Por isso, descentralizar e tirar esse olhar geocêntrico tem sido um dos principais desafios, não limitando a nossa atuação, abrindo diálogo e construindo relações com quem está no interior.
Desde então, estamos fortalecendo os sistemas municipais de patrimônio, e já tivemos conquistas importantes. Mesmo assim, queremos amplificar essa atuação, fechando uma parceria com a União dos Municípios da Bahia (UPB) até o fim de 2022, através de um termo de cooperação, para que essa relação com o interior seja menos burocrática e ainda mais inteligente.
ABMP: Independentemente do nível de escolaridade ou classe social, a arte deve ser para todos, concorda? De que forma, na sua gestão, o IPAC vem atuando para atrair a visitação e o consumo de todos os públicos?
JCO: Desde 2015 a nossa campanha #MuseuEuCuido vem sendo aderida e abraçada. Há sete anos é considerada uma ação de importância e referência nacional, no que diz respeito à promoção e acessibilidade de museus, conversando, de forma ampla, com a sociedade, e gerou uma apropriação de público superior a 40%.
Mesmo assim, reconheço que há uma barreira, pois, parte da produção cultural está ficando restrita a certos grupos sociais. Portanto, nosso desafio é discutir ainda mais a relevância do acesso aos museus, cultura e rompimento das barreiras sociais, debatendo o surgimento de mais modelos para trazer a esses espaços a criança, o adolescente e o jovem adulto, para que vejam e entendam o museu como espaço público de excelência, e que essa visão elitista se vá.
ABMP: A população baiana é consumidora habitual de arte, especialmente da arte local?
JCO: Há alguns anos ocorreu no MAM a exposição “Cabeças”, do artista plástico (já falecido) João Vitor.

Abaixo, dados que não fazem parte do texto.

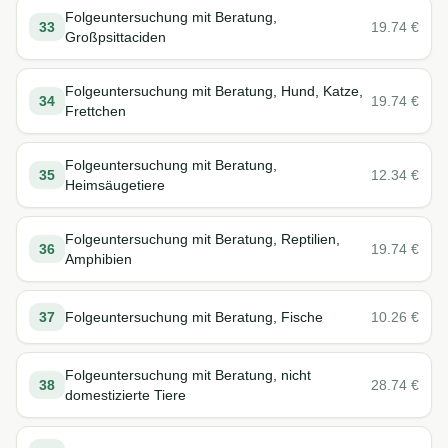
Folgeuntersuchung mit Beratung,
33
19.74
€
Großpsittaciden
Folgeuntersuchung mit Beratung, Hund, Katze,
34
19.74
€
Frettchen
Folgeuntersuchung mit Beratung,
35
12.34
€
Heimsäugetiere
Folgeuntersuchung mit Beratung, Reptilien,
36
19.74
€
Amphibien
37
Folgeuntersuchung mit Beratung, Fische
10.26
€
Folgeuntersuchung mit Beratung, nicht
38
28.74
€
domestizierte Tiere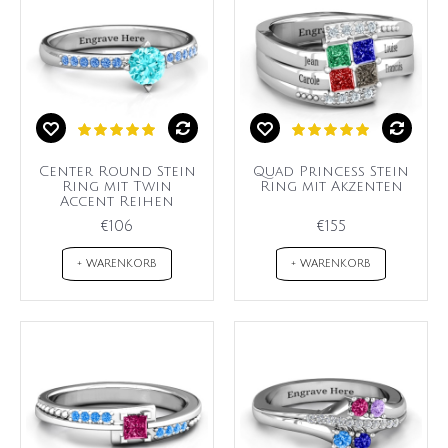
Center Round Stein
Quad Princess Stein
Ring mit Twin
Ring mit Akzenten
Accent Reihen
€106
€155
+ WARENKORB
+ WARENKORB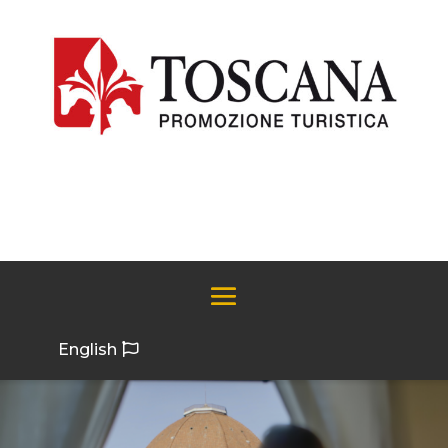
English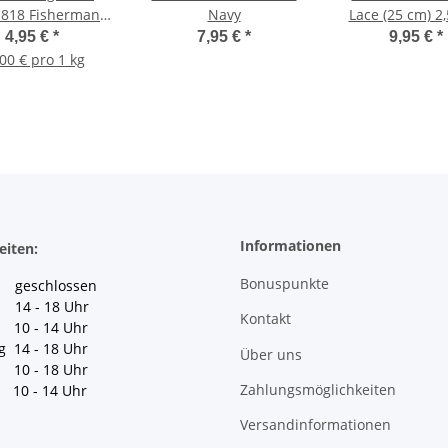
 818 Fisherman
Navy
Lace (25 cm) 2
lue melange
4,95 €
*
7,95 €
*
9,95 €
*
00 € pro 1 kg
Informationen
eiten:
Bonuspunkte
geschlossen
 14 - 18 Uhr
Kontakt
10 - 14 Uhr
g 14 - 18 Uhr
Über uns
10 - 18 Uhr
Zahlungsmöglichkeiten
10 - 14 Uhr
Versandinformationen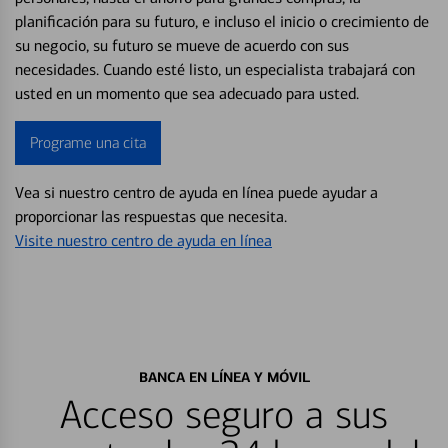
planificación para su futuro, e incluso el inicio o crecimiento de
su negocio, su futuro se mueve de acuerdo con sus
necesidades. Cuando esté listo, un especialista trabajará con
usted en un momento que sea adecuado para usted.
Programe una cita
Vea si nuestro centro de ayuda en línea puede ayudar a
proporcionar las respuestas que necesita.
Visite nuestro centro de ayuda en línea
BANCA EN LÍNEA Y MÓVIL
Acceso seguro a sus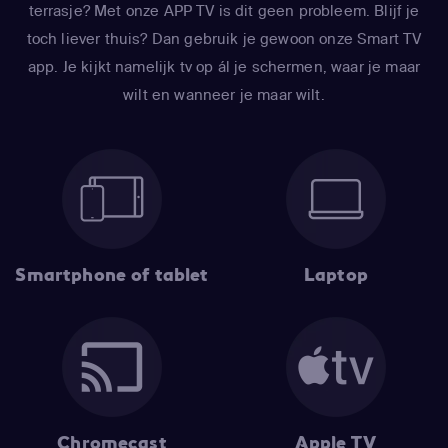
terrasje? Met onze APP TV is dit geen probleem. Blijf je
toch liever thuis? Dan gebruik je gewoon onze Smart TV
app. Je kijkt namelijk tv op ál je schermen, waar je maar
wilt en wanneer je maar wilt.
Smartphone of tablet
Laptop
Chromecast
Apple TV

E essa mostra tinha o intuito de mostrar um museu como ambiente para as diversas maneiras de consumir arte.
Mesmo com essas alternativas, sinto que o consumo de arte poderia ser melhor, mas sinto também que a sociedade coloca expectativa que todo o trabalho de divulgação e promoção seja feito pelo museu, sendo que esse papel também é do galerista, de pensar em como as galerias podem ser um espaço mais popular, principalmente para aquisição e consumo de obra de arte.
Os museus precisam atuar como indutores de cultura, discutindo o agora e sendo o lugar de diversidade. Penso que poderíamos trazer os galeristas e galerias para a discussão sobre consumo de arte.
ABMP: Em muitos centros históricos de cidades da Europa ou América Latina, temos um nível de conservação e uso das edificações muito grandes. Na Bahia, especificamente, é possível notar avanços, principalmente no Pelourinho e Comércio. Ao mesmo tempo, sabemos que muita coisa precisa ser feita, como na região do Carmo, Soledade e Baixa dos Sapateiros. De uma maneira geral, pontue como o Ipac enxerga o futuro do Centro Histórico de Salvador no que diz respeito à manutenção e uso do patrimônio histórico.
JCO: É preciso fazer uma introdução. O Centro Histórico de Salvador (CHS) é muito maior que o Pelourinho, vai até os bairros do Barbalho, Soledade, Nazaré, Liberdade, Comércio e Campo Grande, por exemplo. Por isso, faz-se necessário entender que houve, nos anos 70, na capital baiana, um vetor de indução ocupacional para outros locais, esvaziando politicamente e economicamente o centro antigo, caracterizando até um abandono.
Em razão disso, para o futuro, acredito que precisamos de uma legislação municipal mais agressiva com o abandono, aplicando notificações mais pesadas e/ou aumentando o IPTU. É nesse momento que precisamos pensar com o viés da habitação, de ter e aplicar um planejamento do tipo de longo prazo, pois cidade não se resolve com uma gestão e em pouco tempo, e sim em uma, duas ou até três décadas.